A couple of raised beds.
It is in these raised beds that we are nurturing the stuff of food fads.
You know how it goes. Every couple of years the foodie community rejoices in a new, painfully chic, fashion ingredient.
Never mind that said ingredient has been in plentiful supply and gone unnoticed for years. This year it is the thing.
Delia started it years ago with those blessed cranberries. One moment you couldn’t buy cranberries because nobody stocked them; the next you couldn’t get them because they were sold out.
Pomegranates, blueberries, Alfonso mangoes, rocket, chard, butternut squash, Jersey Royals, asparagus, artichokes, salsify, polenta, pea shoots, carnaroli rice, argan oil, etc etc. They’ve all had their moment in the sun, leading to some truly horrendous culinary disasters as amateur cooks chuck them willy-nilly into everything they cook, based purely on the fact that Nigel did a feature on them in The Observer last Sunday.

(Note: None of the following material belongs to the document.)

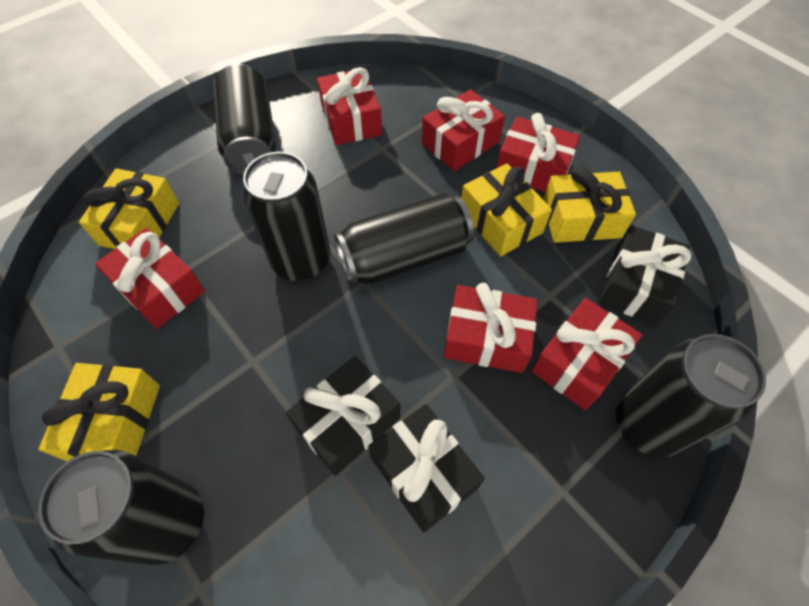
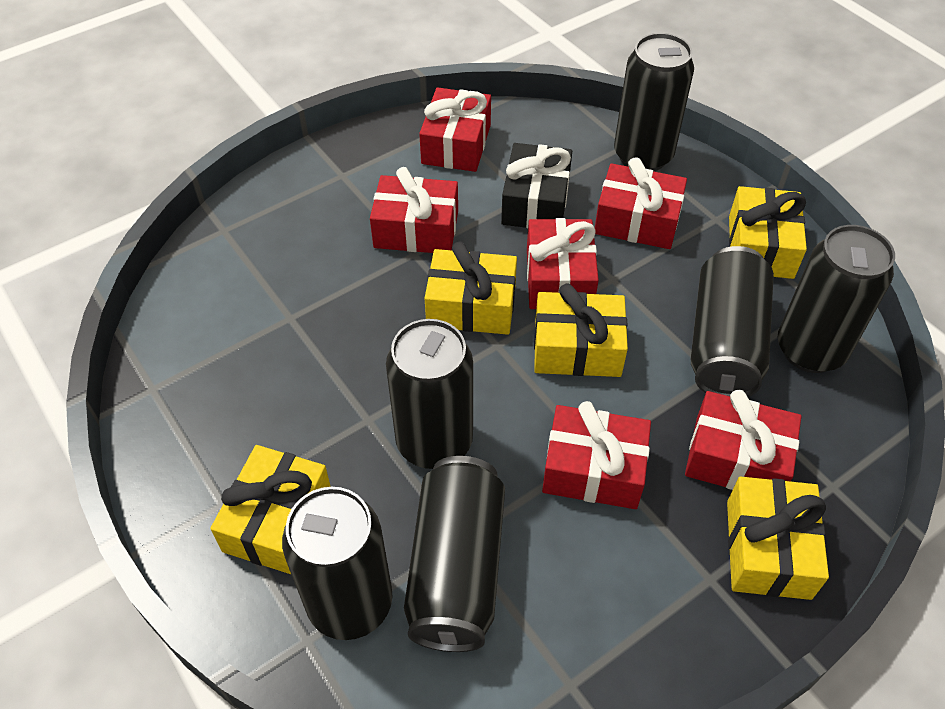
black can: [38,450,204,565] [213,64,276,175] [243,152,331,281] [334,193,474,285] [616,334,766,457] = 5 -> [282,487,392,640] [386,319,473,469] [404,456,505,652] [614,33,694,171] [691,246,774,397] [778,225,895,373] = 6
black gift: [286,356,400,476] [368,404,485,533] [599,225,691,325] = 3 -> [501,143,572,228] = 1
yellow gift: [39,363,160,461] [79,168,179,249] [461,163,552,256] [543,166,636,243] = 4 -> [210,445,331,574] [425,241,517,335] [534,284,628,377] [727,477,829,600] [729,186,807,279] = 5

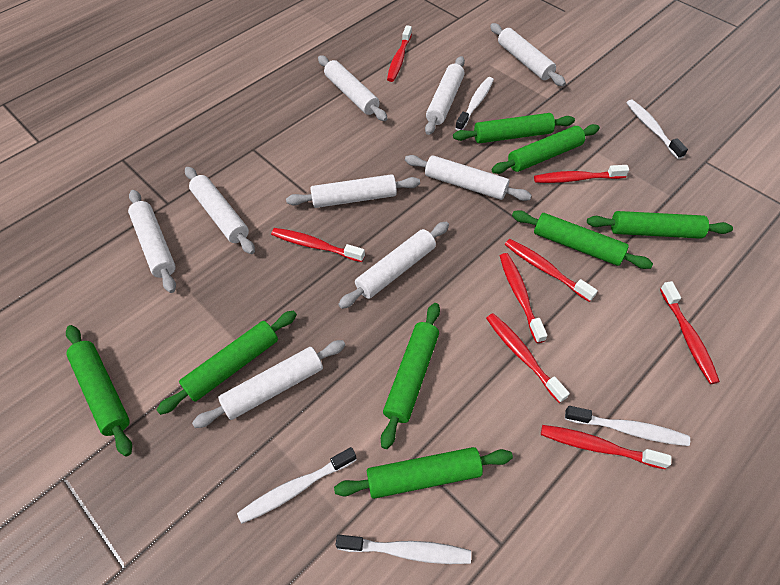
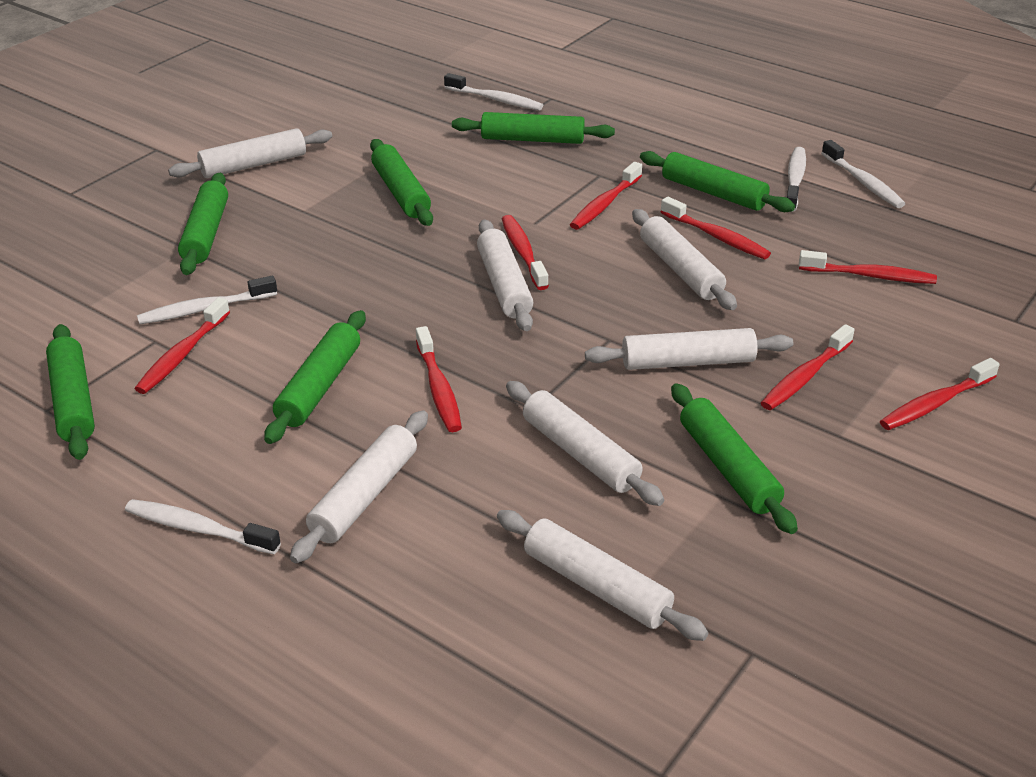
green rolling pin: [66,325,132,457] [157,311,297,415] [334,447,513,499] [381,303,440,449] [453,113,575,143] [492,124,600,174] [512,210,653,269] [587,211,733,239] = 8 -> [46,324,95,460] [178,173,228,275] [264,310,366,444] [370,139,433,226] [452,112,615,144] [640,151,795,212] [671,383,798,534] = 7
white rolling pin: [128,190,176,293] [185,167,255,254] [192,340,345,428] [286,174,420,208] [318,55,388,121] [338,222,449,309] [405,155,532,201] [425,56,465,135] [490,23,566,86] = 9 -> [168,128,332,178] [290,410,428,563] [477,220,533,331] [497,510,708,641] [506,381,664,506] [585,328,793,370] [632,209,737,310] = 7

Pomegranate risotto anyone?
You’d have thought that we’d exhausted them all.
I beg to differ.
Broad bean leaves.
Rip them off, wash off the black fly (for black fly there will be), and wilt them in oil with garlic.
They look a bit like baby spinach, but taste like broad beans, which is a little disturbing.
But they are worth a go. At the very least they are more plentiful and require less patience than broad beans themselves, which always look so promising in their plump pods, but which invariably yield a crop barely big enough to coat the bottom of an eggcup.
All I ask is this: if broad bean leaves turn into the next superfood fashion, just remember where you read it first.